=== WHAT TO DO ===
Answer these questions about the text on governors' clemencies.
1. How many clemencies does the text list for Missouri since 1996?
2. How many clemencies did Gov. Ronnie Musgrove issue after losing his re-election bid?
3. Since when has Tennessee Gov. Phil Bredesen issued no clemencies?

=== DOCUMENT SECTION ===

════════════════════

From 1996 through July 2004, Arkansas had more clemencies
than all neighboring states combined. One-third of Texas clemencies
were for people convicted with planted evidence.
___Governors
seldom reduce sentences in other states and almost never for
murderers serving life without parole or for rapists or for habitual
drunk drivers, while in Arkansas it's a regular habit with Huckabee.
___
Other governors use their clemency power only rarely, while Huckabee
has made it routine. As we've told you before, he has issued more than
700 pardons and commutations during his eight years in office
more than 137 this year alone and more than his three predecessors
combined.
___
Here are the figures for neighboring states since 1996, when Huckabee
took office (and keep in mind the population of these states is nearly
20 times ours):
___
>> Louisiana 213.
___
>> Mississippi 24.
___
>> Missouri 79.
___
>> Oklahoma 178.
___
>> Tennessee 32.
___
>> Texas 98
(in-cludes 36 inmates released because they were convicted on drug charges
with planted evidence).
___
Total: 624 vs. Huckabee's 703.
___
Governors in neighboring states almost never grant killers clemency,
while Huckabee has commuted the sentences of a dozen murderers.
___
"That is extremely rare here," said one corrections official
in a neighboring state.
___
She recalled one case in the early 1990s when the governor commuted
a killer's sentence and none since then.
___
In Texas, we could find only one clemency case for a killer.
Texas clemancies
are rare, even though its prison population is 12 times bigger than
ours. Half of the pardons in 2003 were for fraudulent convictions.
Gov. Clinton granted
426 pardons and commutations, but he issued far fewer after he returned
to office in 1983. That trend toward fewer clemencies continued in the
1980s under two other governors, but Gov. Huckabee has accelerated the
number of clemencies and go over 1,000 if the trend continues.
___
Governors in the states we studied grant clemencies only on special
occasions, such as when they leave office. Last January, after Mississippi
Gov. Ronnie Musgrove, a Democrat, lost his re-election bid, he issued
16 clemencies, and there was a huge outcry. That's how many Huckabee
averages per month.
___
By contrast, Haley Barbour, Mississippi's new Republican governor, has
issued no clemencies all year, nor has Kathleen Babineaux Blanco, Louisiana's
new governor, a Democrat.
___
In Tennessee, Gov. Phil Bredesen, a Democrat, has issued no clemencies
since he took office in January 2003.
___
Rex Nelson, Huckabee's communications director, has tried to put a positive
spin on his boss' sorry record.

════════════════════

=== RECORDED INFORMATION ===

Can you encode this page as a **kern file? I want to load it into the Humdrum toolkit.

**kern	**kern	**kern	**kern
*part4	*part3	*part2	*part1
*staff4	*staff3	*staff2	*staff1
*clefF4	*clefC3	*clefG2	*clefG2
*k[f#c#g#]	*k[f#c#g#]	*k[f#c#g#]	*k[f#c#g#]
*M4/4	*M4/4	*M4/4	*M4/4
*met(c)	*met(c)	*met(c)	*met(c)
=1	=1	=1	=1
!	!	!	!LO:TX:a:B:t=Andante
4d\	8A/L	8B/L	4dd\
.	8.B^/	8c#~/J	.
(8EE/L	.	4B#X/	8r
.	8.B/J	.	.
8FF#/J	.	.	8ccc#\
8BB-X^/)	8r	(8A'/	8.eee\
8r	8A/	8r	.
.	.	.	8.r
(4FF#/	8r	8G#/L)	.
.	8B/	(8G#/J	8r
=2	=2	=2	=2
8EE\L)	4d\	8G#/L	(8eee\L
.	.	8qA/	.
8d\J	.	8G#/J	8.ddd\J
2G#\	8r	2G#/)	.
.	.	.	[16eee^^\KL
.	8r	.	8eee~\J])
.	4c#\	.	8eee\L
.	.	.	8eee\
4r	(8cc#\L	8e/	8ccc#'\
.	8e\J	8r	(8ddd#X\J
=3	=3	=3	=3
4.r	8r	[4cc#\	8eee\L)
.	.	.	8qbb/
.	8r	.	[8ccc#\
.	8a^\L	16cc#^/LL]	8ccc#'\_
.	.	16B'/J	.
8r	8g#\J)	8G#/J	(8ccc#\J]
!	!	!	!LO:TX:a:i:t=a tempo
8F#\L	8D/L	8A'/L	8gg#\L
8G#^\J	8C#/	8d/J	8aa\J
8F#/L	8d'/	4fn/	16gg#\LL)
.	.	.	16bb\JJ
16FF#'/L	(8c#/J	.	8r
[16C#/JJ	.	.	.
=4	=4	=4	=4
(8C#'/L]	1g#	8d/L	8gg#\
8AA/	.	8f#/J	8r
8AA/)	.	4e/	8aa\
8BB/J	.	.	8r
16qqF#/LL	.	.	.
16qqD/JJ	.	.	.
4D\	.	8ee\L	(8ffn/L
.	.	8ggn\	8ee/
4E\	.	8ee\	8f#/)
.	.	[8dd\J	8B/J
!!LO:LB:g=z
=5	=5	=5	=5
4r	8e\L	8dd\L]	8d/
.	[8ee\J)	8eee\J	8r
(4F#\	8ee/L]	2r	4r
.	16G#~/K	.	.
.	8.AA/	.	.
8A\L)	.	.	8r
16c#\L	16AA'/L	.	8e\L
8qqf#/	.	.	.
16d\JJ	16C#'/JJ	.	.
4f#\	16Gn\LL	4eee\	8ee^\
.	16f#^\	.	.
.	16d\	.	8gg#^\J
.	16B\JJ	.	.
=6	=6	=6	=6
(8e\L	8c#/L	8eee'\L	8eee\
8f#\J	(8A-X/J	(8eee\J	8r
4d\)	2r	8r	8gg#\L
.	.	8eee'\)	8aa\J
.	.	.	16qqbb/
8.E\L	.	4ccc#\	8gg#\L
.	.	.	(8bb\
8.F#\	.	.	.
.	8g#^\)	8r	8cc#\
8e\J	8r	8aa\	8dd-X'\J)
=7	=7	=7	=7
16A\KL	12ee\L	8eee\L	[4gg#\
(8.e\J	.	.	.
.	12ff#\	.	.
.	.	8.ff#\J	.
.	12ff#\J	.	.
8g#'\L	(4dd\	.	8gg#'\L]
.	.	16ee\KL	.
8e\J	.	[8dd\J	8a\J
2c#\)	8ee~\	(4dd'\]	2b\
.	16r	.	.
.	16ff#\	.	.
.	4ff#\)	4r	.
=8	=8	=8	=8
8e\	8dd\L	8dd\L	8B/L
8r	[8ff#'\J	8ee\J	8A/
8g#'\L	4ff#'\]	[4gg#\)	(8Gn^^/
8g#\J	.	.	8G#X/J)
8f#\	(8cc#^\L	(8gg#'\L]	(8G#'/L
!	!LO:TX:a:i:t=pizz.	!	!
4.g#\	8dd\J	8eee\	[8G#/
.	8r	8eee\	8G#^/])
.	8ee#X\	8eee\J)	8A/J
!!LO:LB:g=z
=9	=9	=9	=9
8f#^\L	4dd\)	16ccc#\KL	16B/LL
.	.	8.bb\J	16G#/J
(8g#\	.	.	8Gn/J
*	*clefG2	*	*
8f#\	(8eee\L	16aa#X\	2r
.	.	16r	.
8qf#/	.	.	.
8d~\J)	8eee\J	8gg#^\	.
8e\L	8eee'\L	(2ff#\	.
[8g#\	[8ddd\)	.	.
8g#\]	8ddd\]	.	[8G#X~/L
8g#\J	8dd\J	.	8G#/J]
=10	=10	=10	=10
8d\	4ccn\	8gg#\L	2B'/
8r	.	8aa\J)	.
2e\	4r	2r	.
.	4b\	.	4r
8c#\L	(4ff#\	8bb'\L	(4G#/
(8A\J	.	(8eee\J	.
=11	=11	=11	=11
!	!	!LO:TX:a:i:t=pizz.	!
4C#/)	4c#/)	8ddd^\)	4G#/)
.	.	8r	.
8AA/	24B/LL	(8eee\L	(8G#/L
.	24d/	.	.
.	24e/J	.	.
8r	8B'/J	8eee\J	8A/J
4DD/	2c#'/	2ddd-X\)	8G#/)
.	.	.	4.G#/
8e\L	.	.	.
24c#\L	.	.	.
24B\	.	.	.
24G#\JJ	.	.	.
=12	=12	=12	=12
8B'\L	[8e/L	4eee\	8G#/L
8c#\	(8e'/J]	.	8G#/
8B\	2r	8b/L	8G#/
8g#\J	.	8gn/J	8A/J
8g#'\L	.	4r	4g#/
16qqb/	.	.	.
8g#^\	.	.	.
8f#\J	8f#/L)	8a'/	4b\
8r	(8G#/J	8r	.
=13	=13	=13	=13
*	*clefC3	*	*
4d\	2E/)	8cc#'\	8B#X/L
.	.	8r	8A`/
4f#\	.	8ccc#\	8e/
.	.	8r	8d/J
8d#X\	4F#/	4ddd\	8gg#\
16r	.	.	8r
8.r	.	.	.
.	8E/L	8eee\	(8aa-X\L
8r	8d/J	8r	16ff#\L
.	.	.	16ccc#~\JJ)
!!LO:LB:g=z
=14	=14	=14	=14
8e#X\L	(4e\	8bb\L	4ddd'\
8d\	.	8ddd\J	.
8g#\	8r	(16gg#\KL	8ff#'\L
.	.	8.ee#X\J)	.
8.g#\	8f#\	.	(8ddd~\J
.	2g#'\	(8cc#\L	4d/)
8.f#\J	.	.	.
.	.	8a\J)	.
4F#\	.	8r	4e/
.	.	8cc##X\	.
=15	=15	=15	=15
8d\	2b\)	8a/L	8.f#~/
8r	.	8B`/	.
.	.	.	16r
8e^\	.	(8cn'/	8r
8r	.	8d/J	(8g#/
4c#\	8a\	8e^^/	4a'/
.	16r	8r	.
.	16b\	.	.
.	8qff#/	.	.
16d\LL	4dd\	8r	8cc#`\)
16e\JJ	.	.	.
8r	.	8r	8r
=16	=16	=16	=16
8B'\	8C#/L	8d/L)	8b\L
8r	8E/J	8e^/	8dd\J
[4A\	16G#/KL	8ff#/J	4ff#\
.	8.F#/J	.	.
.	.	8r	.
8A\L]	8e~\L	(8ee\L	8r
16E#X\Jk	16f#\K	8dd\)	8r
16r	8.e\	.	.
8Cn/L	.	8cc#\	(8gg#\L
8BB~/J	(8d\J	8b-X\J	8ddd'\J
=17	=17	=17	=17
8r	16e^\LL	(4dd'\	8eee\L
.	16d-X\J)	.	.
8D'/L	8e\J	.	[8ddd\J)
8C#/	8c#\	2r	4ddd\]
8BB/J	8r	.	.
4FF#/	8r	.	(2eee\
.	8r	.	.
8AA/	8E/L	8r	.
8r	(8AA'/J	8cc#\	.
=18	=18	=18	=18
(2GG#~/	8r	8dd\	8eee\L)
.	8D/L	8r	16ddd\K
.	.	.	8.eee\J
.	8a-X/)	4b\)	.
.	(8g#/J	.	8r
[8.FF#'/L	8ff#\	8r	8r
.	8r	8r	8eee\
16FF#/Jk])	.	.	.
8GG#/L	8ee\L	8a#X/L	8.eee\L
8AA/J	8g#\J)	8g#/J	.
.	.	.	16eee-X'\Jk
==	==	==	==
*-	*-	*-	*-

════════════════════

=== PROBLEM SOLUTION ===
1. 79.
2. 16.
3. Since he took office in January 2003.